Bennett and his quartet present a show that starts and ends with the music. Aside from an opening audio clip of Frank Sinatra proclaiming Bennett his favorite singer, there is no production. And excepting instruments and a row of lights accenting the back of the stage, the surroundings are bare.
But there is no need for excessive accoutrements with Wood’s prowling bass line powering Irving Berlin’s “Steppin’ Out” and a fervent audience clapping along and whooping at Bennett’s tiny dance step during “Love is Here to Stay.”
Credit: Melissa Ruggieri/Atlanta Journal-Constitution
Credit: Melissa Ruggieri/Atlanta Journal-Constitution
Bennett and Ray have also crafted a well-paced set list, one that can sway from a quiet duet between Bennett and Sargent’s jazz guitar on “The Way You Look Tonight” to Wood’s deep bass conveying the sad desperation in Al Durbin’s “Boulevard of Broken Dreams” to the cheerier “The Good Life,” during which Bennett patted the piano with his right hand in rhythm with the song.

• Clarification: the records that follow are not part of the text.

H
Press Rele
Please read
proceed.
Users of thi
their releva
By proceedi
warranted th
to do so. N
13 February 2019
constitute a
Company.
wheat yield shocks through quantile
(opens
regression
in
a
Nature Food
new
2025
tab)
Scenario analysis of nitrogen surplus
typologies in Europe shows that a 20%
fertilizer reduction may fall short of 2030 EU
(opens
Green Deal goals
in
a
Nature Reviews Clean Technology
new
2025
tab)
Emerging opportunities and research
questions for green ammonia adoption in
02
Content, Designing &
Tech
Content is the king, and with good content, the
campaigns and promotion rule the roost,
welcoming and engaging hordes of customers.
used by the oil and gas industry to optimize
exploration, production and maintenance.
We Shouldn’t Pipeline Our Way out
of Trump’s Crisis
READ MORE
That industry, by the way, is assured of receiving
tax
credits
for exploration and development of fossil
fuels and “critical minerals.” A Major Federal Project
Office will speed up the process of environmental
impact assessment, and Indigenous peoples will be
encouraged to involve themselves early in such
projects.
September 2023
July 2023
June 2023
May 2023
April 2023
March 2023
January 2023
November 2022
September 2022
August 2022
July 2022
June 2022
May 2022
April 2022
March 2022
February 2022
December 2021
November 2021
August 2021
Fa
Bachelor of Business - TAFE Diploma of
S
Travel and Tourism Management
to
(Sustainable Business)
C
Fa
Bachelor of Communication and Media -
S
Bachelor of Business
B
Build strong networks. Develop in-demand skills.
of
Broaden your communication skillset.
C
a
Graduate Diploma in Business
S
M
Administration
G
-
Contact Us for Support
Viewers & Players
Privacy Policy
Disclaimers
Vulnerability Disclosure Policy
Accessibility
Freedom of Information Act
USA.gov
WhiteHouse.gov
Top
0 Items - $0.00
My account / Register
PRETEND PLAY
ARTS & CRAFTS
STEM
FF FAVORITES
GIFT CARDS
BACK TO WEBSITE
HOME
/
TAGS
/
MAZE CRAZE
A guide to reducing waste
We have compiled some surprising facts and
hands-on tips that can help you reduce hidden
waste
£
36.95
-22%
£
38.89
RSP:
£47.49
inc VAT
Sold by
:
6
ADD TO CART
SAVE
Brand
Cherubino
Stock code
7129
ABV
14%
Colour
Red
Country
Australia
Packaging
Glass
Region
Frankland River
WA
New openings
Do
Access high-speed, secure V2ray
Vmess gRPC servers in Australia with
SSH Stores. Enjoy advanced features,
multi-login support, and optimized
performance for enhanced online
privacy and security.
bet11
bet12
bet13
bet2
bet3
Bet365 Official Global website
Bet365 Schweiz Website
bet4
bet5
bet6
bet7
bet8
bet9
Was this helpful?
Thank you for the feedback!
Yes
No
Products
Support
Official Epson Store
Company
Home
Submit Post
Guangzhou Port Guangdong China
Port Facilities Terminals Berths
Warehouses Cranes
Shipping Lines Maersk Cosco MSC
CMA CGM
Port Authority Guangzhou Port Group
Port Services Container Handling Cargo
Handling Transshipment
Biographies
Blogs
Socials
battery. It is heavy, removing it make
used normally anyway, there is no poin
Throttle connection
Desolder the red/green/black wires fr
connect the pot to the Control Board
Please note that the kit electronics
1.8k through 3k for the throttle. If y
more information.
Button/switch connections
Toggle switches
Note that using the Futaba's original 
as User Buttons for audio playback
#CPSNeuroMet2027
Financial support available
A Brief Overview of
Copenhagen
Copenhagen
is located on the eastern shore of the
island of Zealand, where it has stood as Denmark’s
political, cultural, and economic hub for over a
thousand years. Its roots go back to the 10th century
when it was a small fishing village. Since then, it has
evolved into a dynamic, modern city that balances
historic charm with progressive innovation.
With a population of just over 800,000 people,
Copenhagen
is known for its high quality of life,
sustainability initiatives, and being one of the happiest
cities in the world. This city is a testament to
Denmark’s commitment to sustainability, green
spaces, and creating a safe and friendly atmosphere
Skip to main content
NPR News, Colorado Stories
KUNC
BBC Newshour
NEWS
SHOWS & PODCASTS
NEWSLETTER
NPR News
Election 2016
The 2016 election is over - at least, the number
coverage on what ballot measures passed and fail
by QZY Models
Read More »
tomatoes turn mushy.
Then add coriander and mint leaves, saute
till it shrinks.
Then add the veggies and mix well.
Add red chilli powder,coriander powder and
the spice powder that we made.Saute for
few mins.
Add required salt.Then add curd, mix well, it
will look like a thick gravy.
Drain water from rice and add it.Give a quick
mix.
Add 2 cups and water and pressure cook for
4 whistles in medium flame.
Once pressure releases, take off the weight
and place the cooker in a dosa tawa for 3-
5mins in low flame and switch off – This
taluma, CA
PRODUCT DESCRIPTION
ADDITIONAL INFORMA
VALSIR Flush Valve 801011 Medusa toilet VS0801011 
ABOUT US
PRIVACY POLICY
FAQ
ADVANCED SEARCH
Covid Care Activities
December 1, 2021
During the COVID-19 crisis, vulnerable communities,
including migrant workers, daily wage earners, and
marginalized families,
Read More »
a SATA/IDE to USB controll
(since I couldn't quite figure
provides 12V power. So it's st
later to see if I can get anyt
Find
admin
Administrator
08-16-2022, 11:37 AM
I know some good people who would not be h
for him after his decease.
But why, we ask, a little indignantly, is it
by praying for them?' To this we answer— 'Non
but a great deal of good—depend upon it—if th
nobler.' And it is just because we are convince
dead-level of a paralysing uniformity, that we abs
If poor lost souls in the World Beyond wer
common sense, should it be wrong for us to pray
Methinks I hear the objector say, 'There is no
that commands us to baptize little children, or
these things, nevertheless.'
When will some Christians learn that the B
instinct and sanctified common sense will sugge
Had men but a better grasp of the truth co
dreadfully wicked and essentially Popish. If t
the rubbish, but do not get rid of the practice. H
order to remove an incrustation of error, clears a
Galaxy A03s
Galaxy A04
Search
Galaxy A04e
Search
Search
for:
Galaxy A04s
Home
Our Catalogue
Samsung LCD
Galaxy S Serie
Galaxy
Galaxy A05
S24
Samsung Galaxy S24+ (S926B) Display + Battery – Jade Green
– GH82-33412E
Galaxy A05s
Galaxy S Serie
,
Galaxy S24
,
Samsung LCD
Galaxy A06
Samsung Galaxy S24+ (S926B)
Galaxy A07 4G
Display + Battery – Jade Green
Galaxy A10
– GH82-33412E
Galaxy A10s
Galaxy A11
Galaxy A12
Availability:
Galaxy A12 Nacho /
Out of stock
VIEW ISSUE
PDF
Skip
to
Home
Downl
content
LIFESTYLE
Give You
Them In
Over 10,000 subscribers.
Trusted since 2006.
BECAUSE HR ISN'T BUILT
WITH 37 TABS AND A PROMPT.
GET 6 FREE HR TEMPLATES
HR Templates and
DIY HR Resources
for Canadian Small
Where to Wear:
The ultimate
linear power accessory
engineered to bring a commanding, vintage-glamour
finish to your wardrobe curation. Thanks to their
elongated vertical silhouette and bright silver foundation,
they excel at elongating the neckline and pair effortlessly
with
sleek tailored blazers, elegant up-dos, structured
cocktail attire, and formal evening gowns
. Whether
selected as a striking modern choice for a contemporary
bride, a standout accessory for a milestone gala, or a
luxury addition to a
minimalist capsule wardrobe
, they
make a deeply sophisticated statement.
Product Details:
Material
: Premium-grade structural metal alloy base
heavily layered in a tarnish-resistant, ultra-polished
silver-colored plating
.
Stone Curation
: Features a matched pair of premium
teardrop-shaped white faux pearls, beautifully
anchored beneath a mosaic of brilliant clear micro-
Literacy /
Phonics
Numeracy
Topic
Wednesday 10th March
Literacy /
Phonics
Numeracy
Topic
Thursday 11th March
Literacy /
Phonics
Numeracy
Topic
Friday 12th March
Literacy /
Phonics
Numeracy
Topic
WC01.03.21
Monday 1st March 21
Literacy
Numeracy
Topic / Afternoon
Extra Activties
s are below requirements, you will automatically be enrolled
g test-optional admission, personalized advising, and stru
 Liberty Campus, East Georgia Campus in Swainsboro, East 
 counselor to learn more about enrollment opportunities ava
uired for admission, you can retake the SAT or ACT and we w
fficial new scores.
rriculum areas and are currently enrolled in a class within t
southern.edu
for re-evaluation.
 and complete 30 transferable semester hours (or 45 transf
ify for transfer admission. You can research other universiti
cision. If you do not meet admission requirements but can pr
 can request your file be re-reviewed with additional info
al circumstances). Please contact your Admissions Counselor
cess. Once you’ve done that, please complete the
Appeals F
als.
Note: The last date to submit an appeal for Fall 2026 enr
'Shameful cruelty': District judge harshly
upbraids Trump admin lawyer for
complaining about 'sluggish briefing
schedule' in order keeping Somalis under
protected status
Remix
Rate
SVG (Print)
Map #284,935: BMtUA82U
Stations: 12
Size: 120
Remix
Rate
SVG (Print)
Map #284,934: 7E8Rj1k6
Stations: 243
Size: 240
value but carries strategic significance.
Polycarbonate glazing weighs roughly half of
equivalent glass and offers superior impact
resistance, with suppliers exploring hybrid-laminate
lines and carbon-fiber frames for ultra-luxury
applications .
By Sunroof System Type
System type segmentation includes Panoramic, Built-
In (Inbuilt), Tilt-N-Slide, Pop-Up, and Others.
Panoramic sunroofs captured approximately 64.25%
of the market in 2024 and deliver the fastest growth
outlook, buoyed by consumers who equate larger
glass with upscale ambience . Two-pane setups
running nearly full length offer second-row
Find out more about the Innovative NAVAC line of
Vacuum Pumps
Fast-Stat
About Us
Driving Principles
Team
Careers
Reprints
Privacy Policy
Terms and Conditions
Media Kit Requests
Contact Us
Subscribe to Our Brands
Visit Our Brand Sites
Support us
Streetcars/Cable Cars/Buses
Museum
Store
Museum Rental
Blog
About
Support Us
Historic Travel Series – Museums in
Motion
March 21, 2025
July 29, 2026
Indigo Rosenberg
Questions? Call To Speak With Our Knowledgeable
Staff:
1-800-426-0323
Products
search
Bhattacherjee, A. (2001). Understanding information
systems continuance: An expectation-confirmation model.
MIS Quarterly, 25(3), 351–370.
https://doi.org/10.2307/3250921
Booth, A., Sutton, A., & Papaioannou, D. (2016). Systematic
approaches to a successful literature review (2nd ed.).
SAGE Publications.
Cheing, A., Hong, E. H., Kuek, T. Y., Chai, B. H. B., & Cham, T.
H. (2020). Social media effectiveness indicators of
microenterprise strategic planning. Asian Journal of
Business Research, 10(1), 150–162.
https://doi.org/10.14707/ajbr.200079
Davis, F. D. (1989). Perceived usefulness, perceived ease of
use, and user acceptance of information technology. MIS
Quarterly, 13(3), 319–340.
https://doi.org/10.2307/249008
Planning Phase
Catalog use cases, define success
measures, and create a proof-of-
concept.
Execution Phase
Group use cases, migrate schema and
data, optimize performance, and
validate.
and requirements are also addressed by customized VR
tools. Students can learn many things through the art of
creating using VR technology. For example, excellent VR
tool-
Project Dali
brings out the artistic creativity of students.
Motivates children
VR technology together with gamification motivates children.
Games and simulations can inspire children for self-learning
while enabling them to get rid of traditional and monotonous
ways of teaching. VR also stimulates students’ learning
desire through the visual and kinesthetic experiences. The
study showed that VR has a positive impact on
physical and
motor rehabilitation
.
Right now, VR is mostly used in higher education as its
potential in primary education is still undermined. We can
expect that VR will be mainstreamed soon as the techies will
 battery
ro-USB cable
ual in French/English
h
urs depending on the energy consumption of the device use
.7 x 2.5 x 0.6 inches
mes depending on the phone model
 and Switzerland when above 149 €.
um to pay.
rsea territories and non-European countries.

Throughout the show, Bennett smashed several big notes, most impressively to cap “The Way You Look Tonight,” which prompted a houselights-up ovation and a genuine reaction from Bennett.
“Thanks for being so good to us tonight,” he said.
Drummer Harold Jones stayed busy with taut cymbal work and intermittent jazz brushes on his snare, but also ably accelerated the pace for the bossa nova “The Shadow of Your Smile” and a late-night-cabaret version of “One for My Baby (And One More For the Road,” the Johnny Mercer gem that didn’t shudder with the melancholy of Sinatra or Streisand, but was presented with a more celebratory air that included Bennett holding up a shot glass as a toast.
Bennett has transcended generations, earned 18 Grammy Awards and a Recording Academy Lifetime Achievement Award, been christened as a Kennedy Center Honoree and sold more than 50 million albums.
He’s even shared a bill with daughter Antonia, as he did again on Friday when she opened the show with a pleasant 15-minute set of standards.
But despite his standing as a singing icon and musical treasure, it is apparent that Bennett’s happiest moments take place whenever his feet hit a stage.